Re: divide error: 0000 [#1] SMP in task_numa_migrate - handle_mm_fault vanilla 4.4.6
From: Yannis Aribaud
Date: Tue Jun 21 2016 - 08:13:30 EST
Hi everyone,
I recently it this bug in the kernel using a vanilla 4.6.2 release.
It seems that somewhere in the load average calculation a division by 0 occurs (see the stack trace
at the end).
After digging a bit (be fair it's my first time) in the kernel sources, I found that we "recently"

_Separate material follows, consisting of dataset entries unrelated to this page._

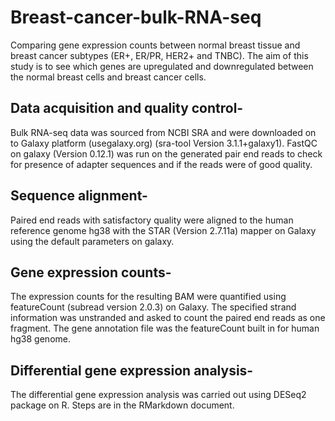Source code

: # Breast-cancer-bulk-RNA-seq
Comparing gene expression counts between normal breast tissue and breast cancer subtypes (ER+, ER/PR, HER2+ and TNBC). 
The aim of this study is to see which genes are upregulated and downregulated between the normal breast cells and breast cancer cells.

## Data acquisition and quality control-
Bulk RNA-seq data was sourced from NCBI SRA and were downloaded on to Galaxy platform (usegalaxy.org) (sra-tool Version 3.1.1+galaxy1). FastQC on galaxy (Version 0.12.1) was run on the generated pair end reads to check for presence of adapter sequences and if the reads were of good quality.  

## Sequence alignment-
Paired end reads with satisfactory quality were aligned to the human reference genome hg38 with the STAR (Version 2.7.11a) mapper on Galaxy using the default parameters on galaxy.

## Gene expression counts-
The expression counts for the resulting BAM were quantified using featureCount (subread version 2.0.3) on Galaxy. The specified strand information was unstranded and asked to count the paired end reads as one fragment. The gene annotation file was the featureCount built in for human hg38 genome.

## Differential gene expression analysis-
The differential gene expression analysis was carried out using DESeq2 package on R. Steps are in the RMarkdown document.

added the function cfs_rq_load_avg (commit 6f2b04524f0b38bfbb8413f98d2d6af234508309) and started
using it in the function task_h_load which do a division with the value returned
(kernel/sched/fair.c) like this:
static unsigned long task_h_load(struct task_struct *p)
{
struct cfs_rq *cfs_rq = task_cfs_rq(p);
update_cfs_rq_h_load(cfs_rq);
return div64_ul(p->se.avg.load_avg * cfs_rq->h_load,
cfs_rq_load_avg(cfs_rq) + 1);
}
But the load_avg filed from sched_avg struct is an atomic_long_t and the cfs_rq_load_avg returns
this field as an unsigned long without doing any type conversion.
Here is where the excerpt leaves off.